(Collection entries)

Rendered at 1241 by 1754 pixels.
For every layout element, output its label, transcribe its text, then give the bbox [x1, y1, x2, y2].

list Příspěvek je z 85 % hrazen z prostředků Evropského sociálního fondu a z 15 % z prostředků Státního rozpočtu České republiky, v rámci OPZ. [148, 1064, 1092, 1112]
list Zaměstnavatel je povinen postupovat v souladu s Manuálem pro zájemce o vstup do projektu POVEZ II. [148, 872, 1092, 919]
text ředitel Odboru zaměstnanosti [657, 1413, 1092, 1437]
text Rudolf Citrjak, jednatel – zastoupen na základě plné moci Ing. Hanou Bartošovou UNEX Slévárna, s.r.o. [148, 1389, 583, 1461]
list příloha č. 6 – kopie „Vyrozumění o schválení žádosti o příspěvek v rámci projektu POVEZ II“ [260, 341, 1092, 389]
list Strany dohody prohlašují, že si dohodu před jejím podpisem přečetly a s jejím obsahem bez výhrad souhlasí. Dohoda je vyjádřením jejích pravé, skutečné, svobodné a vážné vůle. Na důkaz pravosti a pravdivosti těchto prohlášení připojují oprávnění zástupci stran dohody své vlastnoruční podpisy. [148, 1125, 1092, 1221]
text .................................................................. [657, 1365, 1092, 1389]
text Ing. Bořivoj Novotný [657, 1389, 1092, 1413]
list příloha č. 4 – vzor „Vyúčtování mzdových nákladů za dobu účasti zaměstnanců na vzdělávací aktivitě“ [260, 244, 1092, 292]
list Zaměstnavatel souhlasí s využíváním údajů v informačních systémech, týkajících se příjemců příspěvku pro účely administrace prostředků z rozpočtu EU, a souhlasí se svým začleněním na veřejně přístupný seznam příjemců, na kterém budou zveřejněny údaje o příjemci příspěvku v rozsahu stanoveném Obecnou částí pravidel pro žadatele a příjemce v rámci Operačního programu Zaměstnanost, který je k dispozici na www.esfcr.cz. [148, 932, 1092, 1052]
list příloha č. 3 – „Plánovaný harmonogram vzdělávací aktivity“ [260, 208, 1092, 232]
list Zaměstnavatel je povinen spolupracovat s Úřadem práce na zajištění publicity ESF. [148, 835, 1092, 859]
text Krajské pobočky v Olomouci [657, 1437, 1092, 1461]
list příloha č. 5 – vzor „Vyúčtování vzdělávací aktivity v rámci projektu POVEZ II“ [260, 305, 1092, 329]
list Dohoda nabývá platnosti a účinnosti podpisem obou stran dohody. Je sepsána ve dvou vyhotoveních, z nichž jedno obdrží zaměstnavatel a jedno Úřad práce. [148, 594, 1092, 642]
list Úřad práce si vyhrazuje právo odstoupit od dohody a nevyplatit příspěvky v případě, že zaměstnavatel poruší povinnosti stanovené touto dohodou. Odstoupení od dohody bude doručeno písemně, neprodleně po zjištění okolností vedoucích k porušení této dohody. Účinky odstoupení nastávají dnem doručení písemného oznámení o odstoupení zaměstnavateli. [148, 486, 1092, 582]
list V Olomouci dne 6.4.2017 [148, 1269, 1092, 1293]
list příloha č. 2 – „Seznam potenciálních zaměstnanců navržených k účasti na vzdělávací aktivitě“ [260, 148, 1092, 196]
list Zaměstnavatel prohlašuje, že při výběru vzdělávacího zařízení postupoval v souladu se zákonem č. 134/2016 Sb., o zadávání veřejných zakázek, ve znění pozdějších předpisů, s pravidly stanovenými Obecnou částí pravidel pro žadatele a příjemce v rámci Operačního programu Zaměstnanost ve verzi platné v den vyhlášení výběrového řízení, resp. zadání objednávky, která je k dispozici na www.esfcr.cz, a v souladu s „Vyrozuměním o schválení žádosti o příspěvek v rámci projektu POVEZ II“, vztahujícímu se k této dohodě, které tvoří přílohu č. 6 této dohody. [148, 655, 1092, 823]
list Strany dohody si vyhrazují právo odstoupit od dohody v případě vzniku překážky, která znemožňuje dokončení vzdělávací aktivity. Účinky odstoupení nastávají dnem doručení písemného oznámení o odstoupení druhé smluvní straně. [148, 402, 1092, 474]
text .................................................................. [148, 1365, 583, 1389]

Problem to work on: Scan the records for the word "právo" and copy every line where it is found.

Exercise output:
list Úřad práce si vyhrazuje právo odstoupit od dohody a nevyplatit příspěvky v případě, že zaměstnavatel poruší povinnosti stanovené touto dohodou. Odstoupení od dohody bude doručeno písemně, neprodleně po zjištění okolností vedoucích k porušení této dohody. Účinky odstoupení nastávají dnem doručení písemného oznámení o odstoupení zaměstnavateli. [148, 486, 1092, 582]
list Strany dohody si vyhrazují právo odstoupit od dohody v případě vzniku překážky, která znemožňuje dokončení vzdělávací aktivity. Účinky odstoupení nastávají dnem doručení písemného oznámení o odstoupení druhé smluvní straně. [148, 402, 1092, 474]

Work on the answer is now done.